## Assigned task
From the listing below, set down exactly the lines between the one holding "6 mėn. sausoje, nedrėgnoje" and the one holding "aşmanın Zorlukları", inclusive. No other line is wanted.

## Provided material
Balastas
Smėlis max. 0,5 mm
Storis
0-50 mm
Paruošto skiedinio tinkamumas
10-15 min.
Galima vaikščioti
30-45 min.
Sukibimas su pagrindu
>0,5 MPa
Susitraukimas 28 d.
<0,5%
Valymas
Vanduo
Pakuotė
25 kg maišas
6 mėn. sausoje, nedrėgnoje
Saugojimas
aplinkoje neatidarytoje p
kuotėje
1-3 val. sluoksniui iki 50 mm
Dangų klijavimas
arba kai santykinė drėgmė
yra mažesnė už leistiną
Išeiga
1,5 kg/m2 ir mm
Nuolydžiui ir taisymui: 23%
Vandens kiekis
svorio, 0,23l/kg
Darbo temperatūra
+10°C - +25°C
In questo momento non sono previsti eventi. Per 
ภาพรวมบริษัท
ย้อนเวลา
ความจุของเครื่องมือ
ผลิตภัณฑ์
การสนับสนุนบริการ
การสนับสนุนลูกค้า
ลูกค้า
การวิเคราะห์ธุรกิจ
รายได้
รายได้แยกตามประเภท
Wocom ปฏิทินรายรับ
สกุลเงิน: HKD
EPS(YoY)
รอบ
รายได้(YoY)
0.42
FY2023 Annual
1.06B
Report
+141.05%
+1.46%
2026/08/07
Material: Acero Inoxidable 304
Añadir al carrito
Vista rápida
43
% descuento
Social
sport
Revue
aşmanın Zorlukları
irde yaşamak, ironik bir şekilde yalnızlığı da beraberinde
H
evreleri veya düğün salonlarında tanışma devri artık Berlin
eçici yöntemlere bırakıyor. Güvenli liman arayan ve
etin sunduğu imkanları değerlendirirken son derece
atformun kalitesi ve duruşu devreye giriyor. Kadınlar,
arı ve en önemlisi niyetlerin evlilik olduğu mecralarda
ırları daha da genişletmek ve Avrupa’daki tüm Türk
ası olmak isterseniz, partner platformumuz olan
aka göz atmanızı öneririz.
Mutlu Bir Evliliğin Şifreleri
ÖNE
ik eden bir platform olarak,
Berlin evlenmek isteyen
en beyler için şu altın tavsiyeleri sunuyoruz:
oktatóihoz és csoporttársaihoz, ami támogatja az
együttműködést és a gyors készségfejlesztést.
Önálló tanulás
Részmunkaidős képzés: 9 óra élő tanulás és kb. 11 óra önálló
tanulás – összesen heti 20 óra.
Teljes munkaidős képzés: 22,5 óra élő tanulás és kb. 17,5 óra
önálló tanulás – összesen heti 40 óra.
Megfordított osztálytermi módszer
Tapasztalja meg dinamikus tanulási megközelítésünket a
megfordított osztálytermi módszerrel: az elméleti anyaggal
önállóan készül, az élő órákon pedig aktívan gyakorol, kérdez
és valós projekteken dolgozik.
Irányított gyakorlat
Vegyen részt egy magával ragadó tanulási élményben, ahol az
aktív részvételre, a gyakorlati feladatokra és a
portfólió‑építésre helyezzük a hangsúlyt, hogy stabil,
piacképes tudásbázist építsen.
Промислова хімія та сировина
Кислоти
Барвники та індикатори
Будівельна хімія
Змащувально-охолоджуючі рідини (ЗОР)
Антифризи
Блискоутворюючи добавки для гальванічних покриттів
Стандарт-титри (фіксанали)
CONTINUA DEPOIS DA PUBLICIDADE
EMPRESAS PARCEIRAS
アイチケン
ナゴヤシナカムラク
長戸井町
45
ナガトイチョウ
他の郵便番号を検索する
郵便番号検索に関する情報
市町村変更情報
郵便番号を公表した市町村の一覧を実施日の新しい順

## Answer to this exercise
6 mėn. sausoje, nedrėgnoje
Saugojimas
aplinkoje neatidarytoje p
kuotėje
1-3 val. sluoksniui iki 50 mm
Dangų klijavimas
arba kai santykinė drėgmė
yra mažesnė už leistiną
Išeiga
1,5 kg/m2 ir mm
Nuolydžiui ir taisymui: 23%
Vandens kiekis
svorio, 0,23l/kg
Darbo temperatūra
+10°C - +25°C
In questo momento non sono previsti eventi. Per 
ภาพรวมบริษัท
ย้อนเวลา
ความจุของเครื่องมือ
ผลิตภัณฑ์
การสนับสนุนบริการ
การสนับสนุนลูกค้า
ลูกค้า
การวิเคราะห์ธุรกิจ
รายได้
รายได้แยกตามประเภท
Wocom ปฏิทินรายรับ
สกุลเงิน: HKD
EPS(YoY)
รอบ
รายได้(YoY)
0.42
FY2023 Annual
1.06B
Report
+141.05%
+1.46%
2026/08/07
Material: Acero Inoxidable 304
Añadir al carrito
Vista rápida
43
% descuento
Social
sport
Revue
aşmanın Zorlukları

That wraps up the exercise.